The online files include pictures, videos, and declassified documents on over a dozen well-known abuse cases in Mexico, with more material set to be published after the site's launch on Tuesday.

Several non-government organizations worked together for a year and a half to create the Spanish-language web page "Memory and Truth," focusing on the period 1968 and 2014. They were backed by the prestigious Iberoamericana University and the government's national transparency institute INAI.

The archive seeks to "shore up public awareness (…) on cases of state violence," the activists said in a statement.

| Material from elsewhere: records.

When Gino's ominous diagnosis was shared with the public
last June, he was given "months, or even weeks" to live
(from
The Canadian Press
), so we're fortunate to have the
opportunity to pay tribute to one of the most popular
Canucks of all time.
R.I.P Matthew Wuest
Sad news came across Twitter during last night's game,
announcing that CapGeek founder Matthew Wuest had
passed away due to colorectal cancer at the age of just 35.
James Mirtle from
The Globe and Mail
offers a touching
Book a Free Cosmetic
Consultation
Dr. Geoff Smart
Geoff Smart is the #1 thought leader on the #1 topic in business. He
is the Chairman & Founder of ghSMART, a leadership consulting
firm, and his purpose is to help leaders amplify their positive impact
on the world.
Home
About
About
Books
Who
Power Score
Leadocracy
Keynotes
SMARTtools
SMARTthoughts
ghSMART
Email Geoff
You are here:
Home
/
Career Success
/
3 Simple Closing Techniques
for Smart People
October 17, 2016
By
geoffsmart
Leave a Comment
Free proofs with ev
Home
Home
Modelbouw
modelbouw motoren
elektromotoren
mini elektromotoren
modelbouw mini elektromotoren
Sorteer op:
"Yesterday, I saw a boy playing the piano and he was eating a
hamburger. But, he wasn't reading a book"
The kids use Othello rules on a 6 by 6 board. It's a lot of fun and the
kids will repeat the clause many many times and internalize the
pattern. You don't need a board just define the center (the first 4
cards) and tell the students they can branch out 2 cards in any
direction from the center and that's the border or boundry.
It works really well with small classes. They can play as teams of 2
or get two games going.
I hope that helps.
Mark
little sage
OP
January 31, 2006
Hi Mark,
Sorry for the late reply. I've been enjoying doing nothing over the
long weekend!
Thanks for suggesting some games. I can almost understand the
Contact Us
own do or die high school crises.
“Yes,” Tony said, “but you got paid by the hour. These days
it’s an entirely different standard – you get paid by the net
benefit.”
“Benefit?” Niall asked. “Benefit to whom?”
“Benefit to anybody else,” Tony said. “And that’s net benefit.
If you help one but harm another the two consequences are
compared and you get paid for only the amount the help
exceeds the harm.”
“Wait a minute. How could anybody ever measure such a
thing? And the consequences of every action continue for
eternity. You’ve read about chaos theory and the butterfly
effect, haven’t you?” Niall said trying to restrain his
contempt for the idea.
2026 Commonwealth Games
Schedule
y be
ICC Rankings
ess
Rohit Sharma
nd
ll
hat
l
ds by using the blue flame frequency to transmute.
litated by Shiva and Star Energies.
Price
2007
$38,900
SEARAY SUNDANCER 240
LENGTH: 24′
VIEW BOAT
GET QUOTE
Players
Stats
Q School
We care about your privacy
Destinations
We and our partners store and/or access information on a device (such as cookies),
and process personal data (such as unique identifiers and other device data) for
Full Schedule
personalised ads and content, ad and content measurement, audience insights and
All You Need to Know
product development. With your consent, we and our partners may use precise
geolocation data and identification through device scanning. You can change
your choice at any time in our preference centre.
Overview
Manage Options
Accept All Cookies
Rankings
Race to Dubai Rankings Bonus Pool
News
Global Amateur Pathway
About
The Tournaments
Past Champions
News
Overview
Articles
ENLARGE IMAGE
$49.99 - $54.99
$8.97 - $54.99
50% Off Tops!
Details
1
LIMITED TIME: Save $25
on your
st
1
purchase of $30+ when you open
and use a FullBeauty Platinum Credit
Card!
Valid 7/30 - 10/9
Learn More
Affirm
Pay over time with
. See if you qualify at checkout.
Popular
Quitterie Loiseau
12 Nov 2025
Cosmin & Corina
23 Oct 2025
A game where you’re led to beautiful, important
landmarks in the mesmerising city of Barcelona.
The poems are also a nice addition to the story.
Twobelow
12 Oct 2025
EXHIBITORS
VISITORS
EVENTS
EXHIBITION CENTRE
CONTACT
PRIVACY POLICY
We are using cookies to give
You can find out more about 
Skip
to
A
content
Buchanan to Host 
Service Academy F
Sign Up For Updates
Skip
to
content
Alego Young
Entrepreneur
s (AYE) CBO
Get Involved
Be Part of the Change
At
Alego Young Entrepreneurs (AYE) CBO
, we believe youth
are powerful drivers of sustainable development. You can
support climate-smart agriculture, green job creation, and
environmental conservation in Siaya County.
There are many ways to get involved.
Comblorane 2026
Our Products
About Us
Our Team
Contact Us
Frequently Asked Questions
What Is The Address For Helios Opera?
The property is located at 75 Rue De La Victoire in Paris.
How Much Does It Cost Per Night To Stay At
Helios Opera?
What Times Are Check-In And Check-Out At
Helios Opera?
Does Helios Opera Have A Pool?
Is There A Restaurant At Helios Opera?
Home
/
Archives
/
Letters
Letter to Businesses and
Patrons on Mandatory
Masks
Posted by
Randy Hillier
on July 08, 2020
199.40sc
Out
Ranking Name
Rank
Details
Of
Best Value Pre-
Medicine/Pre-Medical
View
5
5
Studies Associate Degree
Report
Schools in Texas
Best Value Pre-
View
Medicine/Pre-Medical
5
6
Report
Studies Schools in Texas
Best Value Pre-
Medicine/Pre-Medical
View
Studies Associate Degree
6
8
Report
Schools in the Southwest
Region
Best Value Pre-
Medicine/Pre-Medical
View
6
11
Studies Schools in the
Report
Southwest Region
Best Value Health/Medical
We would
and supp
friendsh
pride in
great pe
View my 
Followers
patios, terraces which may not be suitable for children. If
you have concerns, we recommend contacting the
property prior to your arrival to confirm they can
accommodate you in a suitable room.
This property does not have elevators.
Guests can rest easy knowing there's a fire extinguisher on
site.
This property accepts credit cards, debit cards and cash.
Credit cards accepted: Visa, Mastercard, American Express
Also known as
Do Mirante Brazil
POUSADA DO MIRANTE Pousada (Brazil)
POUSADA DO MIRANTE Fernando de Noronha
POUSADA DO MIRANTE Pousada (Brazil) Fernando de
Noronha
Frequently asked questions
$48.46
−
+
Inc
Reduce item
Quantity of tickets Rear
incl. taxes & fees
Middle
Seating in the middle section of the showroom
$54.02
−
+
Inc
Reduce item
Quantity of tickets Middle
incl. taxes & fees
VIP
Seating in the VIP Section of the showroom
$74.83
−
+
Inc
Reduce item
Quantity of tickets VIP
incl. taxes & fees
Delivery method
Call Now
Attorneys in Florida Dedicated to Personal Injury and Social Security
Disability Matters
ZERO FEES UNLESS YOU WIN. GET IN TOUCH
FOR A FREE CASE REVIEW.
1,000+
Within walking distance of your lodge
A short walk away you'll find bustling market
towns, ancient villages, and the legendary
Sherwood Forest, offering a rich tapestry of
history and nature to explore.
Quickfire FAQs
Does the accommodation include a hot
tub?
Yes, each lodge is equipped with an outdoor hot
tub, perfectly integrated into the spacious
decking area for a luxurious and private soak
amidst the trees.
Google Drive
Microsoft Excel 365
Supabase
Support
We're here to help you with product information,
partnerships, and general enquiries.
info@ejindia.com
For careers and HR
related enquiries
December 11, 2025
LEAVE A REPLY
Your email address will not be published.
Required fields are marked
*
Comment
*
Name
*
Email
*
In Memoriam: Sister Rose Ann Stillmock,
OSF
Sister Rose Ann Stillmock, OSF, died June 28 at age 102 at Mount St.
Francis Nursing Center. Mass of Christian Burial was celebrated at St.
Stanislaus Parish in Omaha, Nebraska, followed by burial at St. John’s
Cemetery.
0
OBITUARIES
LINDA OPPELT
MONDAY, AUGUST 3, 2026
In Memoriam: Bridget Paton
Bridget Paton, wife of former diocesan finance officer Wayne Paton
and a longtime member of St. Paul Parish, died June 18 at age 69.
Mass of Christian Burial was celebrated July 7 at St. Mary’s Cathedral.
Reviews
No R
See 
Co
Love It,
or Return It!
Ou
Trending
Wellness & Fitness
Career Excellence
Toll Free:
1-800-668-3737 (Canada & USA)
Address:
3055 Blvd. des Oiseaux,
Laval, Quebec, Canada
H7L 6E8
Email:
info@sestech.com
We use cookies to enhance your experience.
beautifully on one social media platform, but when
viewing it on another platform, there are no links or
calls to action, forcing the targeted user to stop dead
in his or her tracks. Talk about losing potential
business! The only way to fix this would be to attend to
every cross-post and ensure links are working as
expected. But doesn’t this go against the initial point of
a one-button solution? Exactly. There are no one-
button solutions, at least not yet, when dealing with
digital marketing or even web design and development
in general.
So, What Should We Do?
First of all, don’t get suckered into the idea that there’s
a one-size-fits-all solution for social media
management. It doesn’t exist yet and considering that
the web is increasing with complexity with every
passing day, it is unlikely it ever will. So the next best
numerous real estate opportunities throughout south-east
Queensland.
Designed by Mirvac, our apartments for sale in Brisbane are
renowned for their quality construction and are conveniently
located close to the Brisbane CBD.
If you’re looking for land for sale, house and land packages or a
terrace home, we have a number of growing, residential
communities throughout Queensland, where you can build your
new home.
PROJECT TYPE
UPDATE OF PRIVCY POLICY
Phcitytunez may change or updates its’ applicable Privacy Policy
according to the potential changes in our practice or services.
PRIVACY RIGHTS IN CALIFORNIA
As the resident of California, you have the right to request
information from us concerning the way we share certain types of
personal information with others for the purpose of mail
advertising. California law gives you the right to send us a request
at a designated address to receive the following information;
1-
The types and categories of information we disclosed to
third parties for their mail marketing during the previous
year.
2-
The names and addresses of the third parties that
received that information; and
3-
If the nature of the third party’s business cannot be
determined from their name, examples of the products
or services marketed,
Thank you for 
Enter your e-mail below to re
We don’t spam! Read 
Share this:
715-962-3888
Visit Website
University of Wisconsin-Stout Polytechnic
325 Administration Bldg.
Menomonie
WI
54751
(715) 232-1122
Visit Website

Among other incidents, the site shows information on the massacre of 72 migrants by a drug cartel in 2010, as wells the disappearance of 43 students in 2014, allegedly at the hands of  corrupt police officials.

Mexicans fight back

Trouble with INAI

In the Tuesday statement, however, independent activists slammed the autonomous state institute INAI for not pushing the government to release more information. They also criticized the institute for withholding data by using privacy protection in a "disproportionate and unfounded" manner.

The alleged protection of privacy "amounted to a form of censorship," the NGO activists said.

While the site creators encountered "diverse problems and barriers that appeared to be technical," behind them there were "clear intentions to obstruct and undermine the project," they added.

Nursery fire blacked out

The autonomous body was also under fire for deciding to withhold a trove of documents just days before the website went online. Specifically, INAI decided not to publish the section on a nursery fire that killed 49 children in 2009.

Ana Cristina Ruelas from media rights group Article 19, said the INAI was "afraid" and "part of the political system of secrecy."

In response, INAI president Ximena Puente defended the institute, saying it also has the "delicate" responsibility of protecting "personal data."